Estamos ante un mal profundo de nuestra sociedad que apenas se deja describir. La familia se desintegra. Las escuelas son laboratorios para la formación de niños y jóvenes violentos. Las calles son espacios para el desparpajo y la arrogancia. El irrespeto es norma que se exhibe de forma constante desde el accionar público.
Nuestro tema favorito es la violencia. Hemos desarrollado una asombrosa capacidad narrativa para contar y compartir episodios violentos. Los saboreamos, les damos matices y colorido como si fueran hazañas que todos debemos emular. Desconocer la ley y burlar las autoridades es un chiste para empezar una reunión de amigos en la que destacamos nuestras habilidades para desacatar toda regla.
Estamos atrapados en una cultura de violencia y parece que no tenemos la voluntad ni el discernimiento para comenzar a promover la paz. Todo parece irremisible e insalvable. Algunos creen que lo único que podemos hacer es adaptarnos a esta sangrienta realidad.
Todo el que sale a la calle lo primero que hace es un ritual previo, se simula irrespetado, atracado, violentado en su integridad física o agredido de diversas formas. En este sentido, aun quienes no salimos en actitud agresiva, prevemos posibilidades de ataques que nos predisponen para lo peor.
Nuestras ciudades duermen bajo manto del miedo, la ira, la venganza, el plan artero y la soberbia que se contiene. No hay paz en la noche, sino odios acumulados que buscan materializarse y convertirse en acciones.

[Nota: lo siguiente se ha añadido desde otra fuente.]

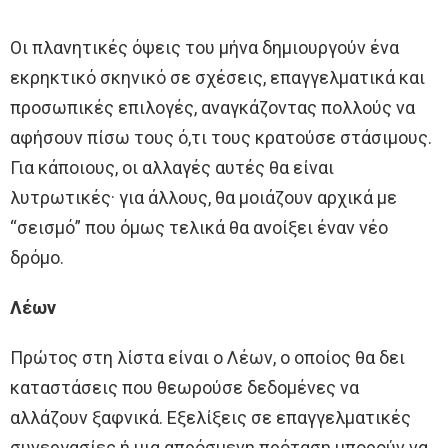
Οι πλανητικές όψεις του μήνα δημιουργούν ένα
εκρηκτικό σκηνικό σε σχέσεις, επαγγελματικά και
προσωπικές επιλογές, αναγκάζοντας πολλούς να
αφήσουν πίσω τους ό,τι τους κρατούσε στάσιμους.
Για κάποιους, οι αλλαγές αυτές θα είναι
λυτρωτικές· για άλλους, θα μοιάζουν αρχικά με
“σεισμό” που όμως τελικά θα ανοίξει έναν νέο
δρόμο.
Λέων
Πρώτος στη λίστα είναι ο Λέων, ο οποίος θα δει
καταστάσεις που θεωρούσε δεδομένες να
αλλάζουν ξαφνικά. Εξελίξεις σε επαγγελματικές
συνεργασίες ή μια απρόσμενη πρόταση μπορούν να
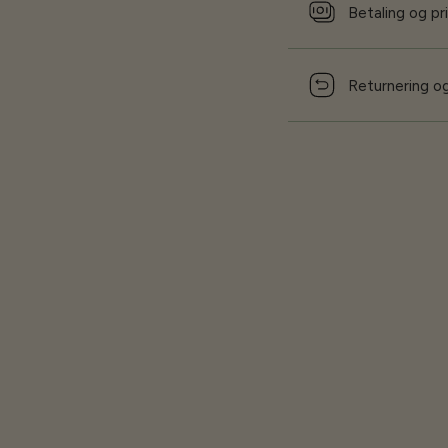
Betaling og pr
Returnering og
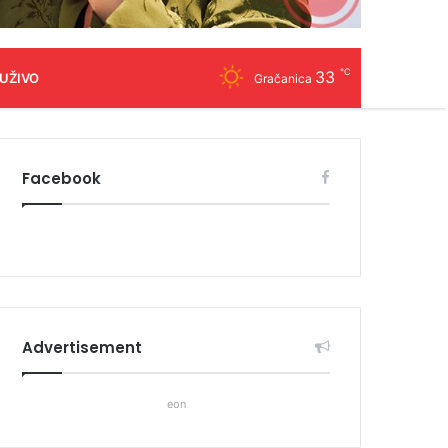
℃
33
 UŽIVO
Gračanica
Facebook
Advertisement
eon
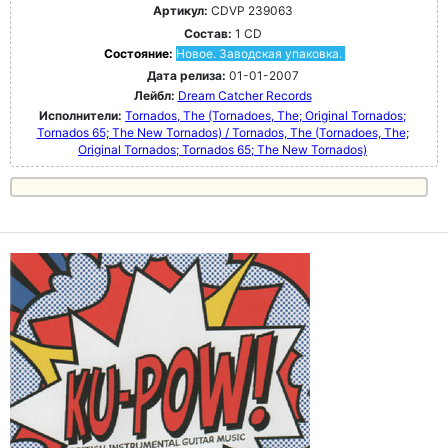
Артикул:
CDVP 239063
Состав:
1 CD
Состояние:
Новое. Заводская упаковка.
Дата релиза:
01-01-2007
Лейбл:
Dream Catcher Records
Исполнители:
Tornados, The (Tornadoes, The; Original Tornados;
Tornados 65; The New Tornados) / Tornados, The (Tornadoes, The;
Original Tornados; Tornados 65; The New Tornados)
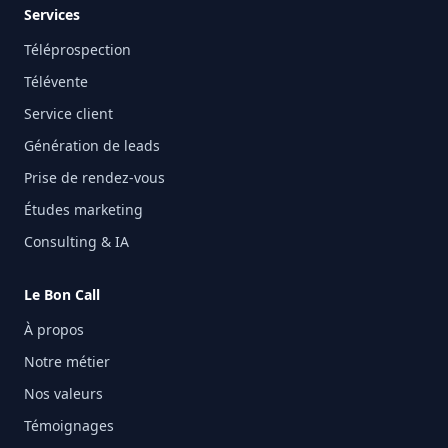
Services
Téléprospection
Télévente
Service client
Génération de leads
Prise de rendez-vous
Études marketing
Consulting & IA
Le Bon Call
À propos
Notre métier
Nos valeurs
Témoignages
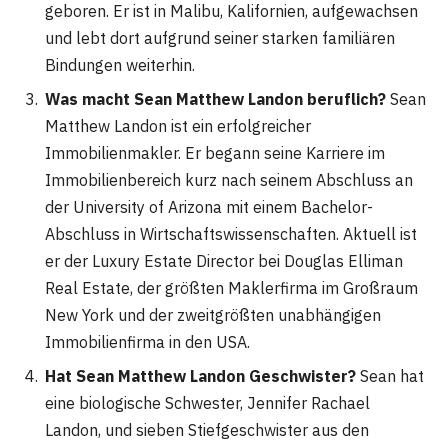
geboren. Er ist in Malibu, Kalifornien, aufgewachsen
und lebt dort aufgrund seiner starken familiären
Bindungen weiterhin​
​.
Was macht Sean Matthew Landon beruflich?
Sean
Matthew Landon ist ein erfolgreicher
Immobilienmakler. Er begann seine Karriere im
Immobilienbereich kurz nach seinem Abschluss an
der University of Arizona mit einem Bachelor-
Abschluss in Wirtschaftswissenschaften. Aktuell ist
er der Luxury Estate Director bei Douglas Elliman
Real Estate, der größten Maklerfirma im Großraum
New York und der zweitgrößten unabhängigen
Immobilienfirma in den USA​
​.
Hat Sean Matthew Landon Geschwister?
Sean hat
eine biologische Schwester, Jennifer Rachael
Landon, und sieben Stiefgeschwister aus den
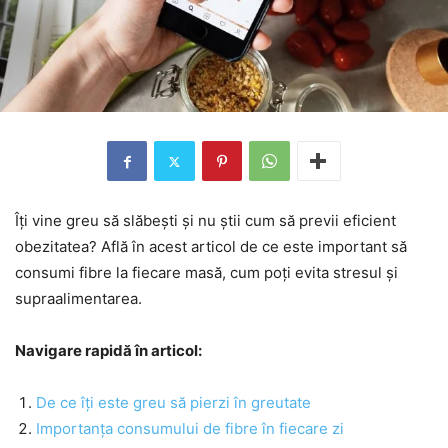
Îți vine greu să slăbești și nu știi cum să previi eficient
obezitatea? Află în acest articol de ce este important să
consumi fibre la fiecare masă, cum poți evita stresul și
supraalimentarea.
Navigare rapidă în articol:
De ce îți este greu să pierzi în greutate
Importanța consumului de fibre în fiecare zi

El desprecio, los celos, la envidia y todos estos males se potencian en el descanso nocturno para desbordarse con la salida de sol. Hay una sombra de maldad que reposa con el sueño y que desborda todo su poder con el despertar.
Esta cultura de violencia es apabullante y sistémica. Igual se ha tornado en cultura populachera que provoca fascinación y contagio. Entre los jóvenes, especialmente, viene amenizada con música de letras enloquecedoras que les sirve para festejar el “qué me importa”. Se trata de un problema envolvente y complejo que tiene impacto en todo el aparato social y en todos los nichos de la vida colectiva.
La credibilidad pública está en crisis, los acuerdos personales degeneran en conflictos, los acercamientos amorosos en tragedias, el irrespeto y el arrebato son acciones cotidianas a las que nos estamos acostumbrando y a las instancias que pudieran llamar al orden parece que esta locura y este desorden tampoco les importa.
Los matices esperanzadores de las marchas pierden la perspectiva de la realidad y palidecen entre lo impertinente y lo absurdo y los peregrinos ya no llevan peticiones al Palacio porque cualquier rabia que intenta llamar la atención termina en el relajo y la chercha. No existe punto de reflexión, ni paradas que inviten al consejo y a la recapacitación.
Como el profeta Jeremías nadie invita a que nos paremos en los caminos para que nos volvamos al Dios de la justicia y la paz. Mañana cuando salga el sol continuarán muriendo más mujeres víctimas de la violencia, más policías y militares, más ciudadanos, más niños quedarán huérfanos. Habrá más fallas en el sistema de salud que generarán nuevas muertes, más estudiantes desertarán de las escuelas y se estrenarán en actividades delictivas, seguirá habiendo más corrupción y reparto ilegítimo de los bienes públicos.
Las iglesias, las organizaciones comunitarias, las instituciones estatales, los ciudadanos conscientes, todos cuantos podamos entender que no debemos seguir así tenemos que comprometernos con hacer algo, porque lo que está pasando debe importarnos a todos.